Yes, I realize that this is a problem with a lot of devices that randomize the device MAC...
I do not want to assign static leases to each of them. There are many hundreds of devices (the subnet is a /22) and I would not want to track each of them to see if they fell out of usage.... and then indeed they could vary the MAC address.
Numbering the same is not something I have originally done (I probably would not have done that) but as it is, it is not that inconvenient.
Note that there is no issue for the connected devices themselves, but the (different manufacturer) WiFi solution has started to complain about it, for no reason at all.
It seems to me that it would be easier to renumber the sites so they each use unique subnets. That would also make it easier for the sites to be able to communicate with each using the vpn (without needing to resort to NAT solutions for overlapping networks, something that may be useful even though you are not currently doing so).
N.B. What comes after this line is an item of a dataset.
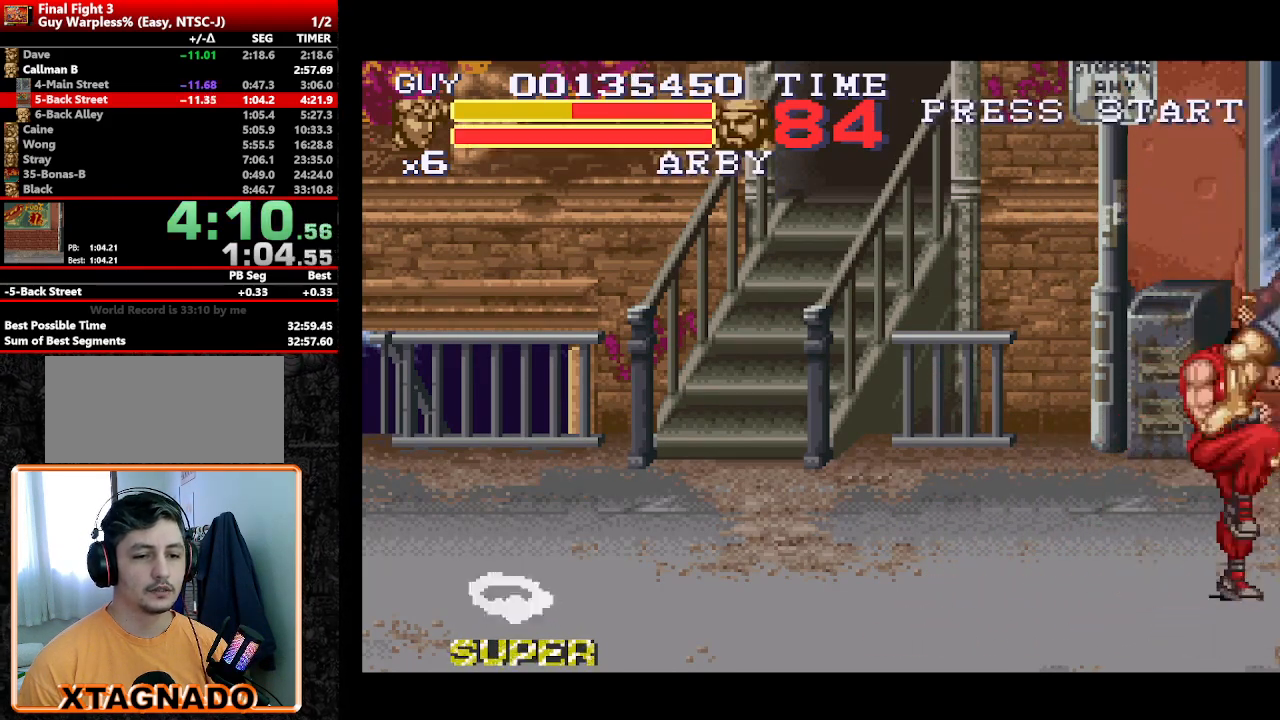
{"buttons": ["DPAD_RIGHT"], "events": [[33, "Y", "down"], [83, "Y", "up"], [450, "DPAD_RIGHT", "down"]]}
Just curious, do all the sites use the same SSID as well?
Yes, they use the same SSID. And the devices normally pick (and get) the same address on all networks. But of course only when it is still available.
When a device picks an address on router #1 (the head office) the same address is normally still available on #2 and #3, and they get it and use it there.
However in some cases (about 5 out of 300) there is a collision and the same address gets used for different devices, especially when the user does not often come to the head office.
Not a problem at all for the network, but the WiFi solution (not MikroTik, of course!) is centrally managed and after an update it started sending alerts "duplicate IP in use", which is a bit annoying. So I am trying to work around it.
Renumbering the networks would mean that "stick to the same IP" would be lost, and there would be no benefit as there is no need whatsoever for these subnets to be routed.
We have different subnets, the "LAN subnets" for the locations, which are routed, and which now are mostly used for some legacy stuff and indeed for the management of the routers, and the "WiFi subnets" which only require routing towards internet, not towards the LAN or to devices on the other locations. "everything in the cloud", you know...
What WiFi solution are you referring to?
It is from the well known competitor with the U.
They try to do all kinds of health monitoring that sometimes goes a bit too far. But unfortunately it does not appear to be configurable.
It needs a config page with a list of checkmarks where you can enable/disable the monitoring of all that stuff....
(e.g. they also alert when a user's DNS request is not replied to within a certain time by the router, but that of course depends on the global DNS speed which is not always fast)
I'm thinking if it would be an option (I have done that before) to setup a "delay threshold" of e.g. 3 seconds in the DHCP servers of the branch routers, and then configure a "dhcp relay" towards the main office router. That should make most requests be handled by that single router, and the branch office DHCP servers be used in case of an outage of the VPN or the head office router.
However, up to now I have only done that with an ISC DHCP server as the main DHCP server, not with the MikroTik DHCP. So I will need to find if it correctly handles those request that are from "a local IP range" but come in from a remote network via VPN on a completely different IP address... (outside that range). Because of course I cannot just route that same range.